§ Vorgegebener Text:
-------

Im deutschen E-Commerce vollzieht sich gerade ein erstaunlicher (Sinnes-)Wandel. Aus den unterschiedlichsten Gründen öffnen die großen Händler ihre Online-Plattformen und setzen verstärkt auf Kooperation statt Wettbewerb. Bisher nicht für möglich gehaltene Online-Bündnisse zeichnen sich ab.
Wenn man die aktuelle Entwicklung verfolgt und den Faden etwas weiterspinnt, dann sei die grundsätzliche Frage erlaubt: Sind Handelskooperativen und genossenschaftlich organisierte Verkaufsmodelle nicht generell der Ausweg aus dem Hyperwettbewerb im Online-Handel - frei nach dem Motto "Gemeinsam sind wir stärker"?
Man muss sich immer noch dreimal die Augen reiben, wenn man sich die neuen E-Commerce-Strategien von Otto und KarstadtQuelle ansieht. Einst hartnäckig auf ihre Eigenständigkeit bedacht, werben die Versandhandelskonzerne inzwischen intensiv um Kooperationspartner und sind sogar bereit, direkte Konkurrenten ins Boot zu holen.
Einem Offenbarungseid gleich wären Aussagen wie diese noch vor kurzer Zeit gekommen:
- "Wir haben die Kunden, Sie das Sortiment" (Otto)
- "10.000.000 Visits im Monat, die auf Ihre Produkte warten" (Neckermann.de)
In diesem Sommer kommt es zu der kuriosen Situation, dass alle führenden Online-Plattformen - Amazon, Ebay (Express), KarstadtQuelle und Otto - gleichermaßen um attraktive Handelspartner buhlen.

-------

§ Datensätze:
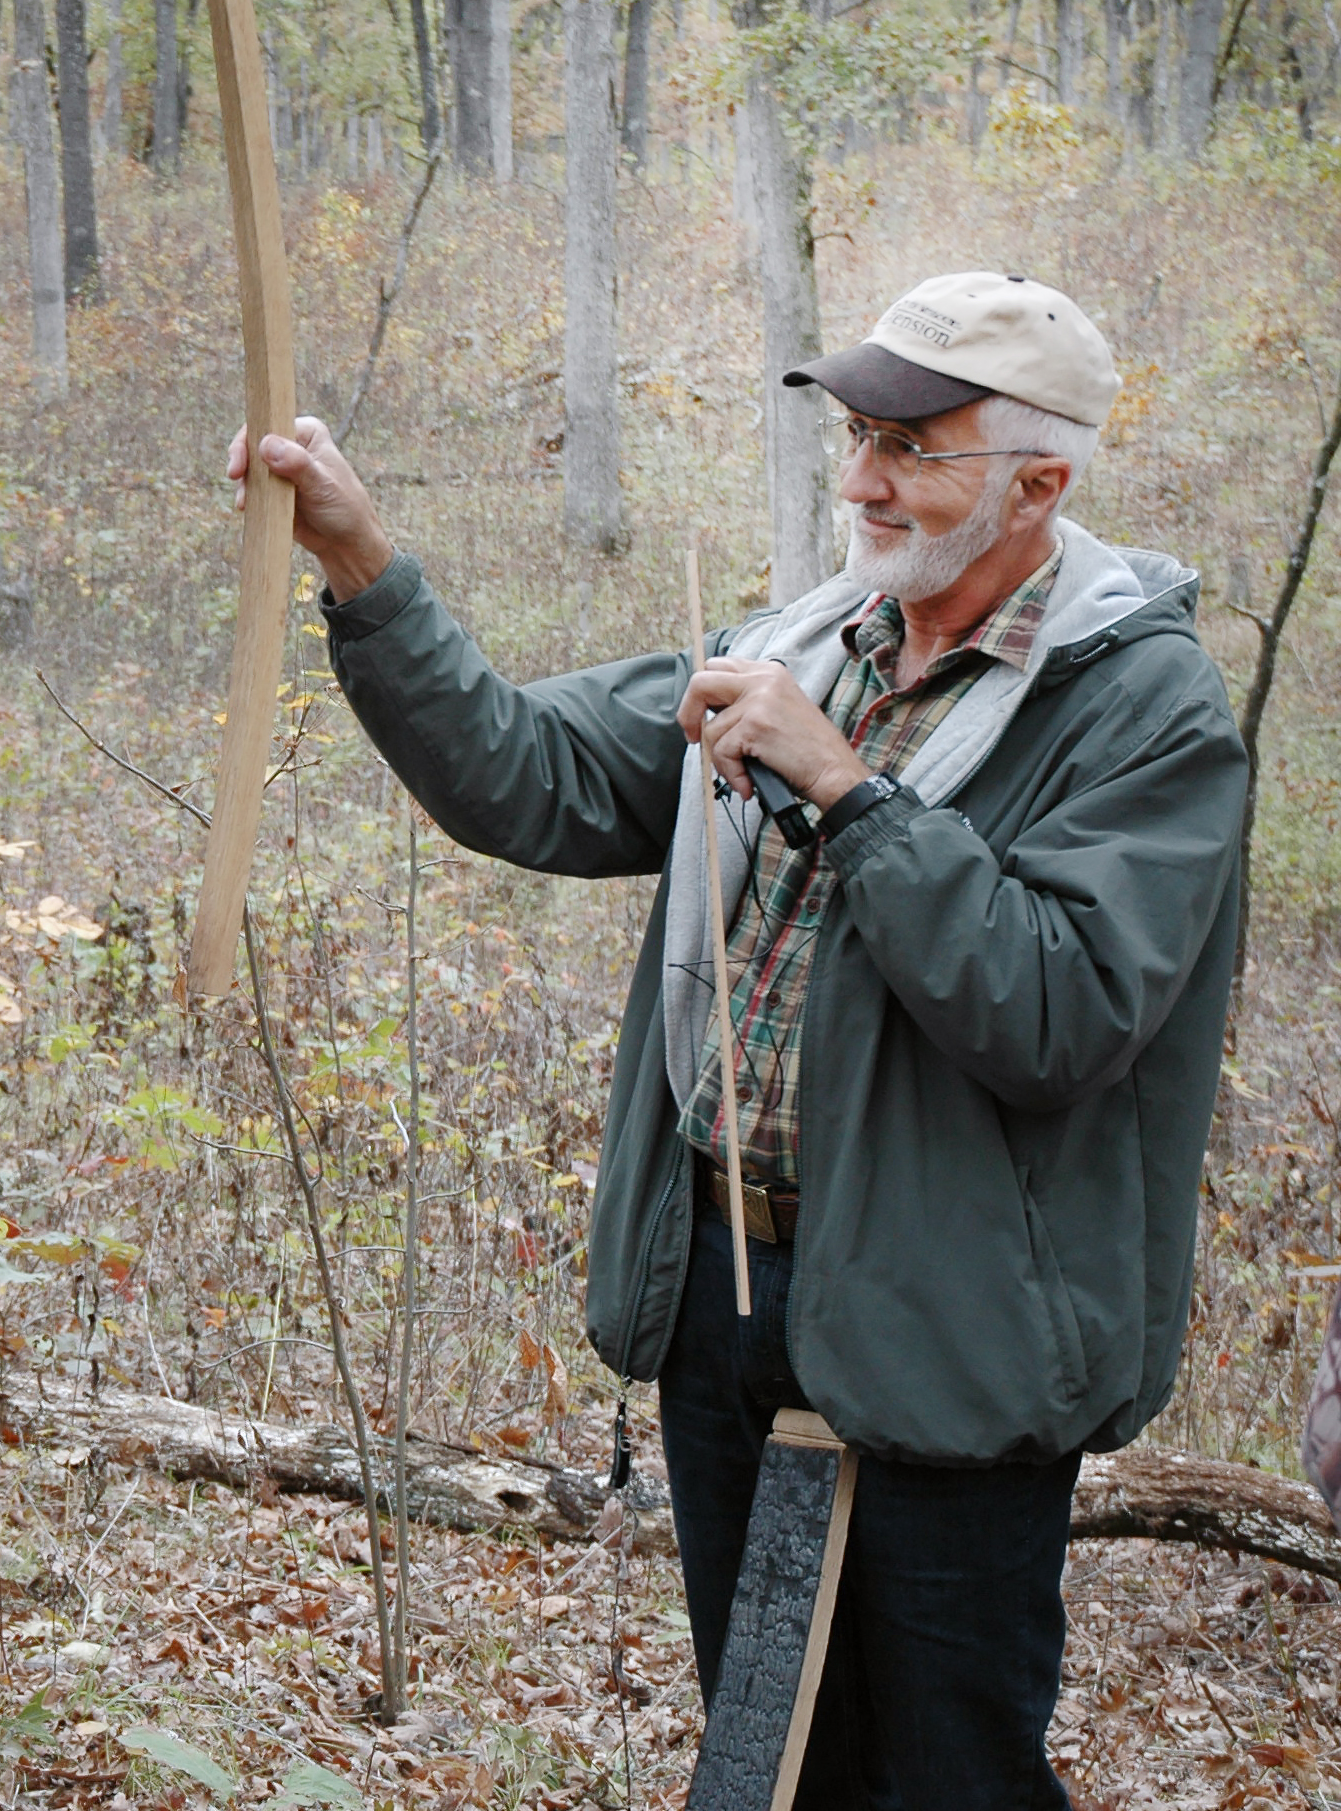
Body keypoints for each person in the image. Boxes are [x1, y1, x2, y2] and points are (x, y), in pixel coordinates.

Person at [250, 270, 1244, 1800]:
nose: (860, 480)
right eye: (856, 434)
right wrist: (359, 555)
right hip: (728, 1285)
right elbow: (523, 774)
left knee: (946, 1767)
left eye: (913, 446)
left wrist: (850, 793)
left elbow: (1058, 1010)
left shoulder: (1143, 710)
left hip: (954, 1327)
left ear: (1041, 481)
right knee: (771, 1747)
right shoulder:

-------

Entnimm dem Text zum Online-Handel einen Abschnitt in genauem Wortlaut: Setze bei den Worten „Man muss sich“ ein und höre nach „Boot zu holen.“ auf. Als Grundlage dient allein der Text zum Online-Handel.

§ Ergebnis:
Man muss sich immer noch dreimal die Augen reiben, wenn man sich die neuen E-Commerce-Strategien von Otto und KarstadtQuelle ansieht. Einst hartnäckig auf ihre Eigenständigkeit bedacht, werben die Versandhandelskonzerne inzwischen intensiv um Kooperationspartner und sind sogar bereit, direkte Konkurrenten ins Boot zu holen.